The other thing that really gets me is how different the foods are, just in general. Take sweet potatoes, for example. We go through sweet potatoes like crazy because all three kids just love them. The non-organic sweet potatoes that we were buying from Walmart, were more of a mushy consistency when baked than the organic sweet potatoes we get from Sprouts or from our CSA. The organic ones have more texture, and take a little longer to bake. They don't have as long a shelf life either (which is a good thing in my opinion. Produce that lasts indefinitely on the shelf creeps me out.) Since 72% of our nation's food supply is GMO, I can only assume the non-organic sweet potatoes we were getting, were GMO. Broccoli is another one. We go through tons of broccoli, because it's currently Chai's favorite food in the entire world. The conventional broccoli has so much less texture than the organic broccoli, and once again, is a little *too* shelf-stable.
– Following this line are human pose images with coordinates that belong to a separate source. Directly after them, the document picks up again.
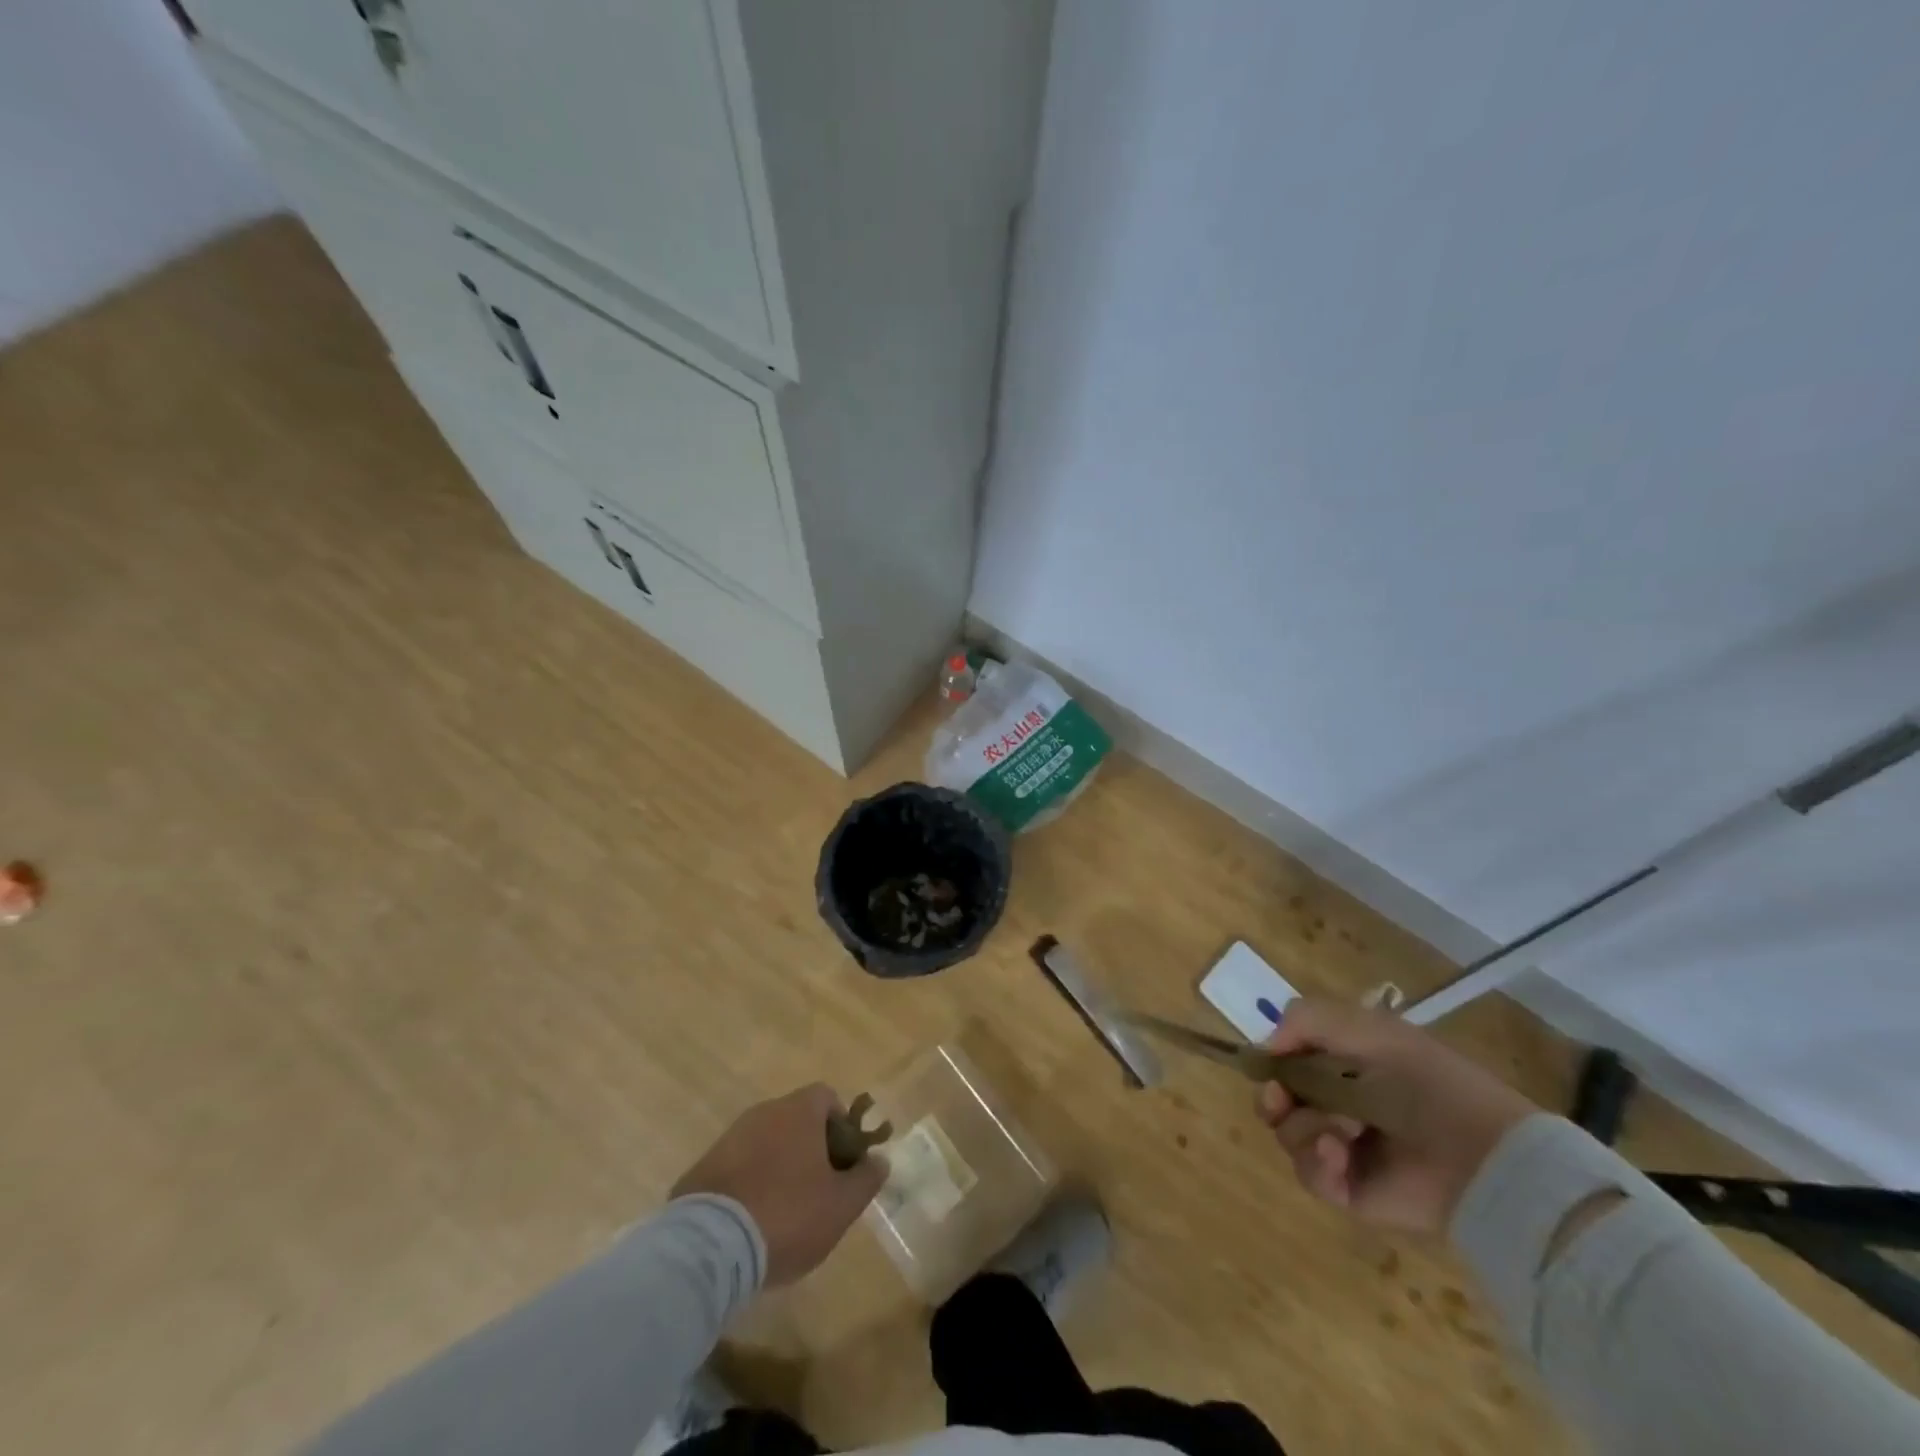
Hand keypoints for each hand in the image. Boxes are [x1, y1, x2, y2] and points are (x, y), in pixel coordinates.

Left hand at [671, 1083, 887, 1284]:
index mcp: (798, 1111)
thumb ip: (866, 1179)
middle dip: (810, 1148)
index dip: (841, 1126)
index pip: (827, 1097)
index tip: (843, 1162)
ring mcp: (730, 1138)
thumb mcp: (841, 1206)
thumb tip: (880, 1161)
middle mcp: (764, 1112)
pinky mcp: (703, 1167)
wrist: (709, 1246)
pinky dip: (749, 1183)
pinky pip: (738, 1165)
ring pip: (766, 1142)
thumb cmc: (787, 1215)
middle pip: (796, 1119)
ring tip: (784, 1212)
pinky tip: (751, 1221)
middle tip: (819, 1191)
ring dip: (779, 1165)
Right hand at [1258, 999, 1534, 1233]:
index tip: (1269, 1067)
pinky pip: (1310, 1175)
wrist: (1481, 1154)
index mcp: (1346, 1066)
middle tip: (1282, 1101)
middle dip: (1275, 1099)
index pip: (1289, 1061)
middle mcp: (1339, 1105)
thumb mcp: (1367, 1028)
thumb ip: (1306, 1019)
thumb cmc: (1425, 1080)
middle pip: (1278, 1102)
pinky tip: (1340, 1155)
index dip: (1273, 1063)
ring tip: (1346, 1130)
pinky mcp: (1351, 1191)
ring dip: (1307, 1127)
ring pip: (1289, 1136)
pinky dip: (1319, 1162)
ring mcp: (1344, 1150)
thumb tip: (1265, 1048)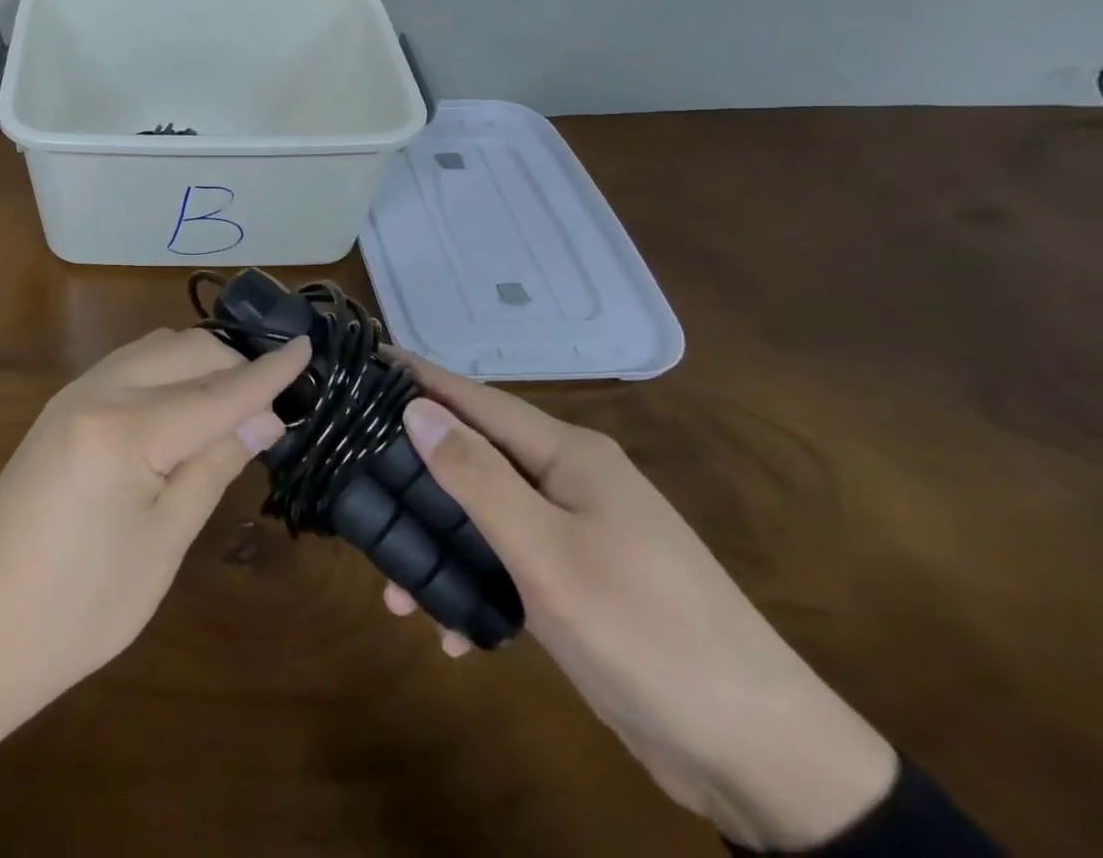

Now, my main thing is, you can't change form without changing function. Everyone with any background at all in engineering knows that. So basically, these foods that are mass marketed to people, and that most people eat (many times, because that is what they can afford) have been modified to make them shelf stable forever. What is that doing to their nutritional value? There could well be some adverse side effects to eating them. They are not plants we have evolved to be able to eat, like the non-GMO varieties are. What are these things doing to our systems? After eating conventional foods for a few months, my entire family's immune systems were shot. That SHOULD NOT be the case. Why is it that only those who are either fairly well off, or fairly resourceful, can afford to be healthy? That's crap. I honestly believe the conventional agriculture industry is killing the average American citizen, slowly but surely.

What I want to know is how most of Europe can have way higher food standards, and still manage to make it, but here in the US, we have such low food standards. Why is that? Why can't we demand that this GMO stuff be put to a halt, that organic produce be available everywhere, that synthetic hormones see their way out of farming? That's not asking much, and it would make a huge difference.